# SA: 3 AMIGOS HIT THE COORONG



## solatree (May 30, 2008)

Great stuff Darren


----------



## sayaka (Oct 10, 2008)

niced work darren, i caught about 30 fish in about 2 hours and got bored catching them????????lol the biggest one i got yesterdat was 71 cm followed by 68cm not my biggest mully i have ever caught but still fun on bream gear.
rob


----------



## AJD (Jul 10, 2007)

Sounds like a great session on light gear guys!
Oh to be able to access jewies in numbers like that. :mrgreen: :mrgreen:
They are great clean fighters and heaps of fun on light gear. Well done.


----------



## suehobieadventure (Feb 17, 2009)

Well done great work great fun. :lol:


----------



## JohnnyMagpie (Sep 7, 2007)

Nice report and pics. I've always wanted to fish there, but I thought it was surf fishing, and you got access to beach at "salt creek"? I think :? . But it looks like you are in between the surf dunes and the road. Is that right? :? As a vic we only hear about how lucky you guys are to have such a great stretch of water.

Where do you launch and is it not in the surf?

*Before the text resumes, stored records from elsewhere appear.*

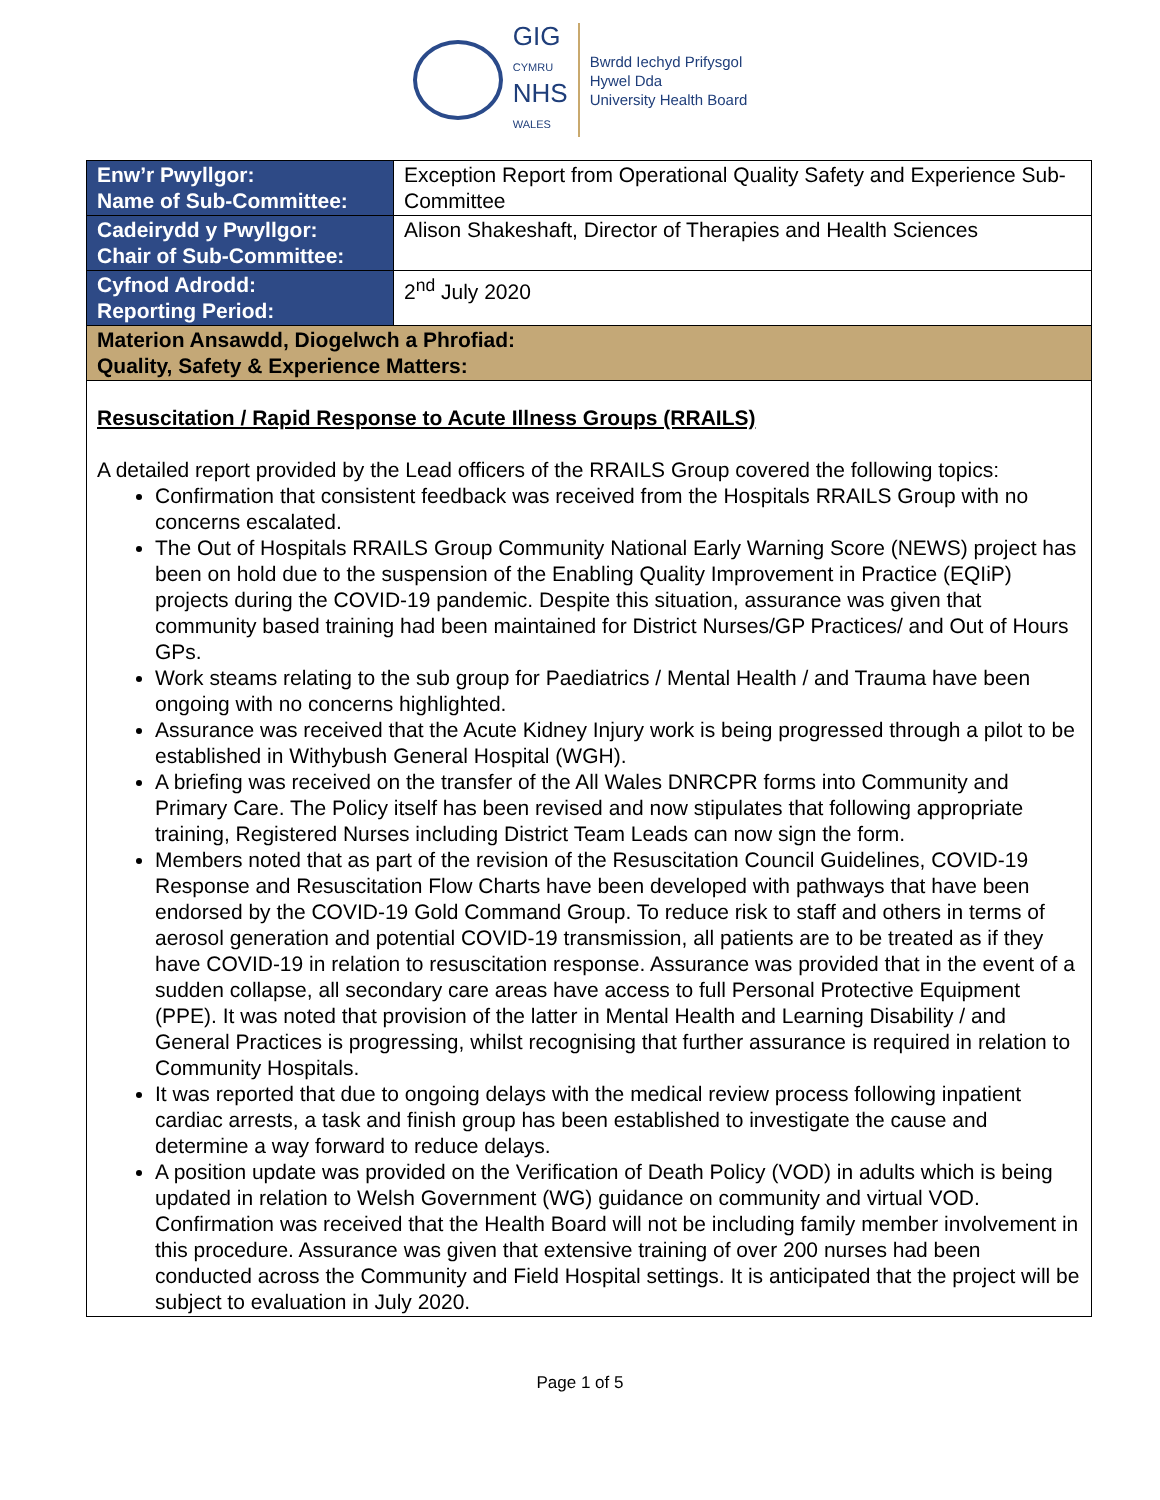GIG
CYMRU
NHS
WALES
Bwrdd Iechyd Prifysgol
Hywel Dda
University Health Board
| Enw’r Pwyllgor: Name of Sub-Committee: | Exception Report from Operational Quality Safety and Experience Sub-Committee |
| Cadeirydd y Pwyllgor: Chair of Sub-Committee: | Alison Shakeshaft, Director of Therapies and Health Sciences |
| Cyfnod Adrodd: Reporting Period: | 2<sup>nd</sup> July 2020 |
| Materion Ansawdd, Diogelwch a Phrofiad: Quality, Safety & Experience Matters: | |
| Resuscitation / Rapid Response to Acute Illness Groups (RRAILS) A detailed report provided by the Lead officers of the RRAILS Group covered the following topics: Confirmation that consistent feedback was received from the Hospitals RRAILS Group with no concerns escalated. The Out of Hospitals RRAILS Group Community National Early Warning Score (NEWS) project has been on hold due to the suspension of the Enabling Quality Improvement in Practice (EQIiP) projects during the COVID-19 pandemic. Despite this situation, assurance was given that community based training had been maintained for District Nurses/GP Practices/ and Out of Hours GPs. Work steams relating to the sub group for Paediatrics / Mental Health / and Trauma have been ongoing with no concerns highlighted. Assurance was received that the Acute Kidney Injury work is being progressed through a pilot to be established in Withybush General Hospital (WGH). A briefing was received on the transfer of the All Wales DNRCPR forms into Community and Primary Care. The Policy itself has been revised and now stipulates that following appropriate training, Registered Nurses including District Team Leads can now sign the form. Members noted that as part of the revision of the Resuscitation Council Guidelines, COVID-19 Response and Resuscitation Flow Charts have been developed with pathways that have been endorsed by the COVID-19 Gold Command Group. To reduce risk to staff and others in terms of aerosol generation and potential COVID-19 transmission, all patients are to be treated as if they have COVID-19 in relation to resuscitation response. Assurance was provided that in the event of a sudden collapse, all secondary care areas have access to full Personal Protective Equipment (PPE). It was noted that provision of the latter in Mental Health and Learning Disability / and General Practices is progressing, whilst recognising that further assurance is required in relation to Community Hospitals. It was reported that due to ongoing delays with the medical review process following inpatient cardiac arrests, a task and finish group has been established to investigate the cause and determine a way forward to reduce delays. A position update was provided on the Verification of Death Policy (VOD) in adults which is being updated in relation to Welsh Government (WG) guidance on community and virtual VOD. Confirmation was received that the Health Board will not be including family member involvement in this procedure. Assurance was given that extensive training of over 200 nurses had been conducted across the Community and Field Hospital settings. It is anticipated that the project will be subject to evaluation in July 2020. | |
Page 1 of 5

I will get there one day   

Peter


----------



## flea (Jan 24, 2008)

MMMMM now im very p---ed of. ;-) :lol: 
Well done fellas sounds like a great day out while i was working.  
You won't come back here now Darren after catching fish like that.  :shock: 
Cheers
Kym.


----------



## OldDood (Nov 6, 2008)

JohnnyMagpie said:


> Nice report and pics. I've always wanted to fish there, but I thought it was surf fishing, and you got access to beach at "salt creek"? I think :? . But it looks like you are in between the surf dunes and the road. Is that right? :? As a vic we only hear about how lucky you guys are to have such a great stretch of water.
> 
> Where do you launch and is it not in the surf?
> 
> ...


Hi JohnnyMagpie,
We are fishing inside the mouth of the Murray River at Goolwa. It is actually the Coorong which is a fairly shallow salt water estuary. Search for the town of Goolwa on Google maps and you will understand. There are big Mulloway along the beaches outside the Murray Mouth but it would rarely be calm enough for a Kayak.


----------



## Drewboy (Mar 18, 2008)

Always good to see a happy Fishnut.
Your rewarding style of fishing must really warm the flies if your heart Darren(shh!... can't say "cockles").


----------



## Gator (May 10, 2006)

Great show Darren! Would have joined you as the 4th Amigo had I known. My total on Sunday was one poor little puffer that was swimming bye and happened to bump into my lure and get snagged  
I believe there is another trip sked for next Sunday - I might even try in the evening next week and see what happens. Got to blood this new yak of mine.


----------



## yakfly (Jun 8, 2006)

Great read Darren
good to see someone's catching something on the fly lately


----------



## Buff (Dec 31, 2005)

Its amazing what a day makes we got cool, overcast and breezy and next day its sunny, calm and perfect conditions :?

Great going Darren the more I see you getting fish on fly the more it gets me interested in having a go


----------



## flea (Jan 24, 2008)

Hey Darren i got some flies out on the orchard today, they didn't work to good after a slapn. :lol: :lol: :lol: 
Cheers
Kym.


----------



## sunshiner (Feb 22, 2006)

Nice fishing Darren and co. It looks like you've got the mulloway technique thoroughly worked out. Thanks for telling us about it.


----------



## skorgard (Oct 6, 2007)

Well done Darren - a great trip. Did you manage to get the mullies more than 150 m from the barrage as the yakkers have been getting hassle from the operators if they came within 150m.

Regards

Paul.


----------



## Stealthfisha (Jul 21, 2009)

Saturday is looking good for a rematch!!!

Any takers?

Anyday suits me before work on Monday

Baggs


----------



## Stealthfisha (Jul 21, 2009)

ROBT said:


> Baggs71 said:
> 
> 
> > Saturday is looking good for a rematch!!!
> ...


hnmmm thought you mowed the yard?
There seems to be a day fishing planned on another thread for Sunday 
might head out before the weekend early to beat the heat and wind

who am I kidding, I'm gunna get blown off the water!


----------



## JohnnyMagpie (Sep 7, 2007)

Thanks for the lowdown olddood I've been to Adelaide a few times and gone through Gowler, if have more time and permission from the "Handbrake" might take yak next time


----------



## OldDood (Nov 6, 2008)

JohnnyMagpie said:


> Thanks for the lowdown olddood I've been to Adelaide a few times and gone through Gowler, if have more time and permission from the "Handbrake" might take yak next time


Are you confusing Goolwa with Gawler? No fishing at Gawler only fishing at Goolwa. :lol:


----------



## kracker (Apr 12, 2009)

nice work fellows great pics u can c where the big ones come from around the mouth an a bit further down well done


----------